Tref Alaw is a community in Anglesey, north Wales. The community takes in the area west and south west of the Llyn Alaw, a man made reservoir which is also the largest body of water on the island. The community consists of a wide network of dispersed farms, and five settlements. Two small villages, close to each other in the centre of the community area are Llanddeusant and Elim. Llantrisant is a hamlet a mile or so to the south-west of Elim. In the north west is the small village of Llanbabo, and in the far south is the tiny hamlet of Llechgynfarwy (also spelt Llechcynfarwy), of which the principal building is St Cynfarwy's Church. At the 2001 census the community had a population of 606 inhabitants, reducing to 581 at the 2011 census.

==Buildings and landmarks of note==
Tref Alaw's main feature is Llyn Alaw a man made reservoir which was built in 1966. The northern part of the community is dominated by the Llyn Alaw wind farm which consists of 35 turbines.

West of Llanddeusant is Melin Llynon, Anglesey's only working windmill, a type of building once common on the island. Built during the Napoleonic Wars it remained in working order until damaged by a storm in 1918. It fell into disrepair until bought by Anglesey Borough Council in 1976, and was restored to working order in 1986. Alongside the mill is a reconstruction of an Iron Age house. Llanddeusant is also the location of Melin Hywel, a watermill restored in both 1975 and 1985, though it is again in a state of disrepair.

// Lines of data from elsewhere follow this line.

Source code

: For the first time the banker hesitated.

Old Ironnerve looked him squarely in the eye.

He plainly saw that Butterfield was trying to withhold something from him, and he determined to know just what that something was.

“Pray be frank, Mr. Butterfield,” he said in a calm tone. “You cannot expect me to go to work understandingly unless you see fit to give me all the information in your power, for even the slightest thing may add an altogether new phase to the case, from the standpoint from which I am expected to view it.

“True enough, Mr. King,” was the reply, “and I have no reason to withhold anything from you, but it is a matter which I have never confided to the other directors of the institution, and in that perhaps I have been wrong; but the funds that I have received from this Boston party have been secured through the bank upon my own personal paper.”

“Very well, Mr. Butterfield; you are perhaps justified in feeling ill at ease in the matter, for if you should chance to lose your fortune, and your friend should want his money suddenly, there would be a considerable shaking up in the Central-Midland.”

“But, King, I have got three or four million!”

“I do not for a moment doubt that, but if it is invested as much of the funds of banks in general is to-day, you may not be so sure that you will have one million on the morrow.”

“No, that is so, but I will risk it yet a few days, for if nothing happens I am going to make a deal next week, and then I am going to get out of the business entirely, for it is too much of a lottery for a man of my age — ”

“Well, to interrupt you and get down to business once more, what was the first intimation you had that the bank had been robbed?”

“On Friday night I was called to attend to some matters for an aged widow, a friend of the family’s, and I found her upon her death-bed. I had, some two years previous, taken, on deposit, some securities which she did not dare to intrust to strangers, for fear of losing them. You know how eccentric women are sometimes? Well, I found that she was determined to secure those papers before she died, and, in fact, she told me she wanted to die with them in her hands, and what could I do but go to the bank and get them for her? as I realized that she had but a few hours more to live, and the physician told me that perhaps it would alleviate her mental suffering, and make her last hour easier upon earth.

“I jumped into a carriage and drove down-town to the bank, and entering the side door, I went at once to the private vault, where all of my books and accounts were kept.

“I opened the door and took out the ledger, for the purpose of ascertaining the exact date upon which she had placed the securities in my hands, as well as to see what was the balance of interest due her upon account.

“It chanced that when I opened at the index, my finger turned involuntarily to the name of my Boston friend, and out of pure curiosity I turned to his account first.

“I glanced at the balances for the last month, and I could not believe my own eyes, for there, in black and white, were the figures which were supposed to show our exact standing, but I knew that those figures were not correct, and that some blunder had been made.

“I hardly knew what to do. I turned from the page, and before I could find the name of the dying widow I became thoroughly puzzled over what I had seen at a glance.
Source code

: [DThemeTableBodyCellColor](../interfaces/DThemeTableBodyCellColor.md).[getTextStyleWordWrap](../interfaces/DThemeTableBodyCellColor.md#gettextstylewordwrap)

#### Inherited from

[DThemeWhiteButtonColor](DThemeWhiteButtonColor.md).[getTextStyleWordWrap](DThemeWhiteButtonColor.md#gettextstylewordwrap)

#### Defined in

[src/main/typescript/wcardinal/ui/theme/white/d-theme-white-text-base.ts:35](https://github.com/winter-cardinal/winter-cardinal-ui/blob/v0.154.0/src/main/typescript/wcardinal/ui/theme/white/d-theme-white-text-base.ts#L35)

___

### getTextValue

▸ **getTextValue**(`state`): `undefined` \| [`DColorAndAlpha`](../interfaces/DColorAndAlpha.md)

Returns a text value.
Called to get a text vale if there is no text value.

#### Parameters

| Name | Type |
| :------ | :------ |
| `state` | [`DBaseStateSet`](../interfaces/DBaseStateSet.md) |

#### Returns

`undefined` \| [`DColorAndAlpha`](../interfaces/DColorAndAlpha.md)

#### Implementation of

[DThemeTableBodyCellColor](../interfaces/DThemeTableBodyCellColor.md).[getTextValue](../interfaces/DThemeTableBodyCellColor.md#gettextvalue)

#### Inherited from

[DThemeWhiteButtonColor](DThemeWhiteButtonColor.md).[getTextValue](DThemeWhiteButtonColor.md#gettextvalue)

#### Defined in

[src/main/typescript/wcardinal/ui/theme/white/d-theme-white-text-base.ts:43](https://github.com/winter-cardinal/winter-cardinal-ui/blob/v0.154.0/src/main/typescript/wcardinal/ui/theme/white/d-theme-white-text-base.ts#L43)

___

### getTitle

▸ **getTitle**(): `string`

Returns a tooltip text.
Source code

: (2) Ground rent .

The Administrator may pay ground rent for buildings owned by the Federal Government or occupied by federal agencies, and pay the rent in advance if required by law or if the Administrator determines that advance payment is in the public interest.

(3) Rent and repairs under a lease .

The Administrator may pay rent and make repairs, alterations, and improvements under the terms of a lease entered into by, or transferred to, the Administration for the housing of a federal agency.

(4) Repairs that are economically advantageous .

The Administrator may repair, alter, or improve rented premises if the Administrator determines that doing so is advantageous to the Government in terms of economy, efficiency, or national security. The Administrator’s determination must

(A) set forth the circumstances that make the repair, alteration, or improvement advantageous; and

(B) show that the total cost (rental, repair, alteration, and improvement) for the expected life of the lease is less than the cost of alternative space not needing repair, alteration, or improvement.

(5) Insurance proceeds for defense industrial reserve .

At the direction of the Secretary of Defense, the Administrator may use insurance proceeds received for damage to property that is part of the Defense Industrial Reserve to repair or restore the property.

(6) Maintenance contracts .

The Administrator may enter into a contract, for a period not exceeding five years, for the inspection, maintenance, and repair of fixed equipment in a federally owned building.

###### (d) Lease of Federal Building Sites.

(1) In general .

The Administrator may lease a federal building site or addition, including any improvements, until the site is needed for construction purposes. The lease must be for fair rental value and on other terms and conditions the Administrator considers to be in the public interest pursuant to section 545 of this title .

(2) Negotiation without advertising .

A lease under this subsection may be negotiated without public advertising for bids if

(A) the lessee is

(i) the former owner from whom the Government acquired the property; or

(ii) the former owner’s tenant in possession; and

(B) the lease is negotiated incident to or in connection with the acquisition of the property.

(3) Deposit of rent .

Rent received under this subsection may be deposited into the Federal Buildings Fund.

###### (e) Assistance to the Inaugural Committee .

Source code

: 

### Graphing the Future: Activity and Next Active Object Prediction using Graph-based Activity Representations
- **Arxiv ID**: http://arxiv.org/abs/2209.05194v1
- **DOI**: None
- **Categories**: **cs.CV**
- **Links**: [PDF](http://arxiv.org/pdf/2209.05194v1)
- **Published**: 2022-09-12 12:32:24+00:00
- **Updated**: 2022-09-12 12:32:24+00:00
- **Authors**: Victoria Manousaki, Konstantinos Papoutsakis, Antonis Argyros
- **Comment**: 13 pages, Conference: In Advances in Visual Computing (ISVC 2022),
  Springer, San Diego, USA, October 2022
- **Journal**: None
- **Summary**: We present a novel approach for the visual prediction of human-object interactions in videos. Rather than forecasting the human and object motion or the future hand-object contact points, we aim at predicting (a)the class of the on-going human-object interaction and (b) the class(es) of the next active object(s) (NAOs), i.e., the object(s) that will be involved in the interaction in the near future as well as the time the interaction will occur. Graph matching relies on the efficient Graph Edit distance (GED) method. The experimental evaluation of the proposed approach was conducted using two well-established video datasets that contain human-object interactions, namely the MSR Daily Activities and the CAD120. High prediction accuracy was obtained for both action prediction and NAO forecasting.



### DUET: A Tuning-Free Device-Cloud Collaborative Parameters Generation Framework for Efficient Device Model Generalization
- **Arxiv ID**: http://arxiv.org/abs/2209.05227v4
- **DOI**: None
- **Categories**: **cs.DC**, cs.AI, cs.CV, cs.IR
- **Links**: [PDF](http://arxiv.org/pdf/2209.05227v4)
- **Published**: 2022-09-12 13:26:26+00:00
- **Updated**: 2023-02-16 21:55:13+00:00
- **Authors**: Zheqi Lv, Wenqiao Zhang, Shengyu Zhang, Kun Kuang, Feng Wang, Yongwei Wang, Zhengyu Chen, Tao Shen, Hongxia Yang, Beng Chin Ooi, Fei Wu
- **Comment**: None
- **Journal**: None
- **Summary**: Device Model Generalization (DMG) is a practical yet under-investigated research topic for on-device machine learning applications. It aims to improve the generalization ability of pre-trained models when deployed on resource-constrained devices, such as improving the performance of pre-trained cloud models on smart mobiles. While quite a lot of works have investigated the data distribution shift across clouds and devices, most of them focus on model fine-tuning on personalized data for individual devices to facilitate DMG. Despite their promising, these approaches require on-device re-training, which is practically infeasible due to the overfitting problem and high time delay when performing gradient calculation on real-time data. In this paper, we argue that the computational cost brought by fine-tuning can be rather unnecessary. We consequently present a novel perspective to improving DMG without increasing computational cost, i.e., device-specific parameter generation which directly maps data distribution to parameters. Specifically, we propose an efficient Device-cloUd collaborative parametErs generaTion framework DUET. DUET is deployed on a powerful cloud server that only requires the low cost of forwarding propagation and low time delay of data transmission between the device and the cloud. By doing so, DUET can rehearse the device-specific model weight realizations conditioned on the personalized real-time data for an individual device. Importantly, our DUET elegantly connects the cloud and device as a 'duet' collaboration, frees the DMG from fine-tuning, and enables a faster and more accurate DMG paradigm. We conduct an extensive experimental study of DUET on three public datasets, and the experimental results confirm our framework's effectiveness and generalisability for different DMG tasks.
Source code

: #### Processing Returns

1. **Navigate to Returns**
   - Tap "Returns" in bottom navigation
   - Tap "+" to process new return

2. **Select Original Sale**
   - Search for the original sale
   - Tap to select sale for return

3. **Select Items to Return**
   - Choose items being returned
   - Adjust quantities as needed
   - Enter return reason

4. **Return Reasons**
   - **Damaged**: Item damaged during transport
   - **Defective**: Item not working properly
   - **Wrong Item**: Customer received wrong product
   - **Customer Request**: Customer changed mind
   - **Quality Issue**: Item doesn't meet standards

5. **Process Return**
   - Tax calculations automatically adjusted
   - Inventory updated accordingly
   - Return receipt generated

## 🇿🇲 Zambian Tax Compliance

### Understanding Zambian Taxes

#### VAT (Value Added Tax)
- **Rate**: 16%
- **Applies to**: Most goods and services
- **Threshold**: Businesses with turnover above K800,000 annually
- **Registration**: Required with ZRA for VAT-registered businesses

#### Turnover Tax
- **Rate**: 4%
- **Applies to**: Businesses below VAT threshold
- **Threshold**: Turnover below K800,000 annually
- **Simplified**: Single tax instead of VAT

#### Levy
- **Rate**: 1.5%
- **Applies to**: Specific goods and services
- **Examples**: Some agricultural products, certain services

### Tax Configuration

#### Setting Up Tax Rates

There are four Scheduled Monuments within the community.

- Glan-Alaw Standing Stone
  , SH368857. A massive stone, presumed to date from the Bronze Age, 400m west of Bod-deiniol farm.

- Tregwehelydd Standing Stone
  also known as Maen y Gored. The stone is a property in the care of Cadw, (OS grid ref SH340831), accessible from a footpath via Tregwehelydd Farm. It stands on a low knoll with wide views over the surrounding countryside, is some 8 ft high, and a more or less even rectangular shape. The stone has split along its bedding planes, and is now in three pieces, which were bolted back together in 1969, with large metal straps, and set in a concrete base to hold it upright. A second stone, of similar dimensions, lies horizontal, close by.

- Bedd Branwen Round Cairn
  (OS grid ref SH361849) The cairn is east of Elim, close to the River Alaw downstream from the reservoir. The name became attached to the cairn when an excavation of 1813 found an urn with cremated remains in it. It is Welsh for 'Branwen's Grave'. Branwen is described in the Mabinogion as being buried beside the Alaw, having died of a broken heart after creating a rift between the Welsh and Irish warriors. However the cairn is much older than the medieval text of the Mabinogion. Radiocarbon dating in 1980 suggests the central stone pillar was erected some time before 2000BC, and that the mound of stones, with cremation burials, was raised around the pillar some 700 years later. In an excavation of 1966 three cremation urns, along with beads, amber and carved jet were identified as being the original interments, and a further four cremation burials were added to the cemetery subsequently.

- Y Werthyr Hillfort
  (OS Grid ref. SH374782). An Iron Age hill fort with what would once have been imposing ramparts on a hilltop between Elim and Llantrisant, although most of the earthworks are now ploughed out.